• WHAT TO PRODUCE
Answer these from the abstract on road traffic injuries in Malawi below:
(a) What does Malawi lack that makes the health burden of road traffic injuries hard to determine?
(b) What average number of DALYs per year does the GBD estimate predict?
(c) By how much does accounting for multiple injuries increase the overall health burden compared with the single injury model?

• SOURCE TEXT
════════════════

Estimating the health burden of road traffic injuries in Malawi using an individual-based model.

BACKGROUND: Road traffic injuries are a significant cause of death and disability globally. However, in some countries the exact health burden caused by road traffic injuries is unknown. In Malawi, there is no central reporting mechanism for road traffic injuries and so the exact extent of the health burden caused by road traffic injuries is hard to determine. A limited number of models predict the incidence of mortality due to road traffic injury in Malawi. These estimates vary greatly, owing to differences in assumptions, and so the health burden caused on the population by road traffic injuries remains unclear. METHODS: We use an individual-based model and combine an epidemiological model of road traffic injuries with a health seeking behaviour and health system model. We provide a detailed representation of road traffic injuries in Malawi, from the onset of the injury through to the final health outcome. We also investigate the effects of an assumption made by other models that multiple injuries do not contribute to health burden caused by road accidents. RESULTS: Our model estimates an overall average incidence of mortality between 23.5 and 29.8 per 100,000 person years due to road traffic injuries and an average of 180,000 to 225,000 disability-adjusted life years (DALYs) per year between 2010 and 2020 in an estimated average population size of 1,364,000 over the 10-year period. Our estimated incidence of mortality falls within the range of other estimates currently available for Malawi, whereas our estimated number of DALYs is greater than the only other estimate available for Malawi, the GBD estimate predicting and average of 126,200 DALYs per year over the same time period. Our estimates, which account for multiple injuries, predict a 22-58% increase in overall health burden compared to the model ran as a single injury model. CONCLUSIONS: Road traffic injuries are difficult to model with conventional modelling methods, owing to the numerous types of injuries that occur. Using an individual-based model framework, we can provide a detailed representation of road traffic injuries. Our results indicate a higher health burden caused by road traffic injuries than previously estimated.

════════════════

• DATA UNDER STUDY
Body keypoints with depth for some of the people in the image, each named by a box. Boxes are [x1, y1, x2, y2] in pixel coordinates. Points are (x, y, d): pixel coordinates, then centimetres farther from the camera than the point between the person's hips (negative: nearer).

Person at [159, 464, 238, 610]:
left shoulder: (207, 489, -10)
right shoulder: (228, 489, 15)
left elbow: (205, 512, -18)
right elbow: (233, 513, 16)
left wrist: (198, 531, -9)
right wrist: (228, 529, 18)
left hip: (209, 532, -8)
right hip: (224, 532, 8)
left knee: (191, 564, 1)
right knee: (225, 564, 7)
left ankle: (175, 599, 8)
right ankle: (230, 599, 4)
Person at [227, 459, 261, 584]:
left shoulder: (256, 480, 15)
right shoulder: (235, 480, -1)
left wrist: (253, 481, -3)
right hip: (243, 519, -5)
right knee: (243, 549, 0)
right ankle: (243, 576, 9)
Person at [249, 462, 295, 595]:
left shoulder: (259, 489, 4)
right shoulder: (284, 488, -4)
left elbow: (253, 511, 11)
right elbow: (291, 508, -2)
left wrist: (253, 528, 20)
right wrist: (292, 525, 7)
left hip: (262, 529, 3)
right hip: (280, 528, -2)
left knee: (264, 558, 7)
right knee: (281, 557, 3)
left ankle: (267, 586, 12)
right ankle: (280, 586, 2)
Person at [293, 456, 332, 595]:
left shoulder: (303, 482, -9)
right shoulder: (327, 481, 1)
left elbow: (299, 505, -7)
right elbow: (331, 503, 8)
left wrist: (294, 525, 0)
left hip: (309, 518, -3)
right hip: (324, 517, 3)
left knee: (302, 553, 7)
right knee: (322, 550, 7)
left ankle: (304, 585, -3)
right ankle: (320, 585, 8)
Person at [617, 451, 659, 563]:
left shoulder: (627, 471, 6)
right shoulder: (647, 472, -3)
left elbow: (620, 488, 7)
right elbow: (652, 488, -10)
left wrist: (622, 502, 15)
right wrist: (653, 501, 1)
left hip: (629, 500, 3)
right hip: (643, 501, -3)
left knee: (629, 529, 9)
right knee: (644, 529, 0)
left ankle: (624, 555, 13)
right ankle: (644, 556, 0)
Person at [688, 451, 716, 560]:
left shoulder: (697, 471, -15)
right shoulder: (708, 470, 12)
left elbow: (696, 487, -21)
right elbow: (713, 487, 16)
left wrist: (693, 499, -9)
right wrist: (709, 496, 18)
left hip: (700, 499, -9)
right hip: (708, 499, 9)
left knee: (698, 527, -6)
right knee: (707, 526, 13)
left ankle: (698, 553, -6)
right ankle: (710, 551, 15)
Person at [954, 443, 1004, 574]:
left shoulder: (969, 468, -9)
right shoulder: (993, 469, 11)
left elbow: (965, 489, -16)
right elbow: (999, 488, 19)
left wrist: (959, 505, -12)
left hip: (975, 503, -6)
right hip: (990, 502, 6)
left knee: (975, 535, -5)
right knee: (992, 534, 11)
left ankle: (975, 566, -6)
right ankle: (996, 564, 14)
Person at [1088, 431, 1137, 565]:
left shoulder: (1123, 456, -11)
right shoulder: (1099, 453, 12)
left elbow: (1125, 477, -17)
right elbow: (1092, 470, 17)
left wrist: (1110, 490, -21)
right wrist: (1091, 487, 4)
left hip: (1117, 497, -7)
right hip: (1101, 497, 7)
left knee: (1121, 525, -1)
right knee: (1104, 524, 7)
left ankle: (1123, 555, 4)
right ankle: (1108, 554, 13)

════════════════

• SOLUTION
(a) A central reporting mechanism for road traffic injuries.
(b) 126,200 DALYs per year.
(c) By 22-58%.